Rewrite the entries below, replacing "empty list if none" with "an empty list when there are none" and leaving everything else as it is.

(Dataset records)
┄┄┄┄┄┄┄┄┄┄

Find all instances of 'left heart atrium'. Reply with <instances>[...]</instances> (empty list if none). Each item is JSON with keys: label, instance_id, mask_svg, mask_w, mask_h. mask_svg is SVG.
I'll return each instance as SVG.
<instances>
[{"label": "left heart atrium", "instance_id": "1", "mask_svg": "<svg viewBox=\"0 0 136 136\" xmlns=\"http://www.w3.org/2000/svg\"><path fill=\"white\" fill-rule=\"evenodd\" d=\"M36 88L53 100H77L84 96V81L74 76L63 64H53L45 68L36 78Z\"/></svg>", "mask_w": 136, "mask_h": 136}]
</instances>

┄┄┄┄┄┄┄┄┄┄

## Expected answer
Find all instances of 'left heart atrium'. Reply with <instances>[...]</instances> (an empty list when there are none). Each item is JSON with keys: label, instance_id, mask_svg, mask_w, mask_h. mask_svg is SVG.
I'll return each instance as SVG.
<instances>
[{"label": "left heart atrium", "instance_id": "1", "mask_svg": "<svg viewBox=\"0 0 136 136\" xmlns=\"http://www.w3.org/2000/svg\"><path fill=\"white\" fill-rule=\"evenodd\" d=\"M36 88L53 100H77L84 96V81L74 76L63 64H53L45 68L36 78Z\"/></svg>", "mask_w": 136, "mask_h": 136}]
</instances>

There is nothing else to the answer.